Judd Deere, an aid to the U.S. president, was quoted by BBC as saying the period of détente was “another major step toward building peace in the Middle East with another nation joining the Abraham Accords,” the policy of normalization signed with Bahrain and the UAE.

A joint statement issued by Israel, the United States and Sudan put opening economic and trade relations at the front of the agenda.

“The leaders agreed to the normalization of relations between Sudan and Israel and to end the state of belligerence between their nations,” the statement read.

The U.S. president on Friday notified Congress that Sudan would be removed from the nation’s list of state sponsors of terrorism.
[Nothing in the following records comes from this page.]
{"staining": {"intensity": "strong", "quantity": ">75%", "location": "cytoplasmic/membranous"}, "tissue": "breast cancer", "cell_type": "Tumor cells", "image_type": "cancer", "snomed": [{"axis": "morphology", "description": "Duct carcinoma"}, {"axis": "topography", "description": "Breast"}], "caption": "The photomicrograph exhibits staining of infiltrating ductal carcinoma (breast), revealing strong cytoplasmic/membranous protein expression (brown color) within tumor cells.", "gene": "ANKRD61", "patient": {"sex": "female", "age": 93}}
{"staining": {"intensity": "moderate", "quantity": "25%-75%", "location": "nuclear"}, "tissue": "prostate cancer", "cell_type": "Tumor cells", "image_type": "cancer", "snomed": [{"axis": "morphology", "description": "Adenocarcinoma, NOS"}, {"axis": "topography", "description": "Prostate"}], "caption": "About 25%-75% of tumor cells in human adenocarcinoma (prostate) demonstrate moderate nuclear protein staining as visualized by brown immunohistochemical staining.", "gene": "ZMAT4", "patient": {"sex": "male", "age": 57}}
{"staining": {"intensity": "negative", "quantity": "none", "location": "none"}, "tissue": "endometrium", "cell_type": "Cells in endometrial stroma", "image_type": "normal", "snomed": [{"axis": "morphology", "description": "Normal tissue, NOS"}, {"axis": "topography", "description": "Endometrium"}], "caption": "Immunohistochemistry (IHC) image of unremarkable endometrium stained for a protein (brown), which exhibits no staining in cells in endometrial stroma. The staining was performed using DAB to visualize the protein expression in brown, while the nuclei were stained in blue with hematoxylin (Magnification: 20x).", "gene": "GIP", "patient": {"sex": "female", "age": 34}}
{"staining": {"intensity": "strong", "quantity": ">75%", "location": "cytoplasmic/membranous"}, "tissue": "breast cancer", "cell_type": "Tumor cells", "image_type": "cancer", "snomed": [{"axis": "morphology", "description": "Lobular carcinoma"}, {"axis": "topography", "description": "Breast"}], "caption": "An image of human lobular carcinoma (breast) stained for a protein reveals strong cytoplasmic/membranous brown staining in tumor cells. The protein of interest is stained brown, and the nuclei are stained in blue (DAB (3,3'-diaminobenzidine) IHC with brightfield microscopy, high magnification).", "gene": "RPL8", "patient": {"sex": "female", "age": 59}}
Trump hinted at the move on Monday, saying he’d remove Sudan from the terrorism list after it put funds in a special escrow account to compensate victims of al-Qaida attacks on U.S. embassies in Kenya and Tanzania in 1998.

In response to the attacks, President Bill Clinton ordered airstrikes on Afghanistan and Sudan for harboring al-Qaida. Sudan has made an about face since ousting long-time leader Omar al-Bashir, a suspected war criminal, in 2019.

Normalization with Israel is a profound sea change for Arab Nations. In a 1967 meeting of the Arab League in Sudan, the group pledged there would never be peace with Israel nor would it recognize it as a sovereign nation. Sudan and Israel went to war in 1948 and 1967.

Critics of the détente said it awards Israel for bad behavior given its continued aggression toward the Palestinians. Wasel Abu Youssef, a member of the Palestinian Liberation Organization, said Sudan’s decision was “a new stab in the back.”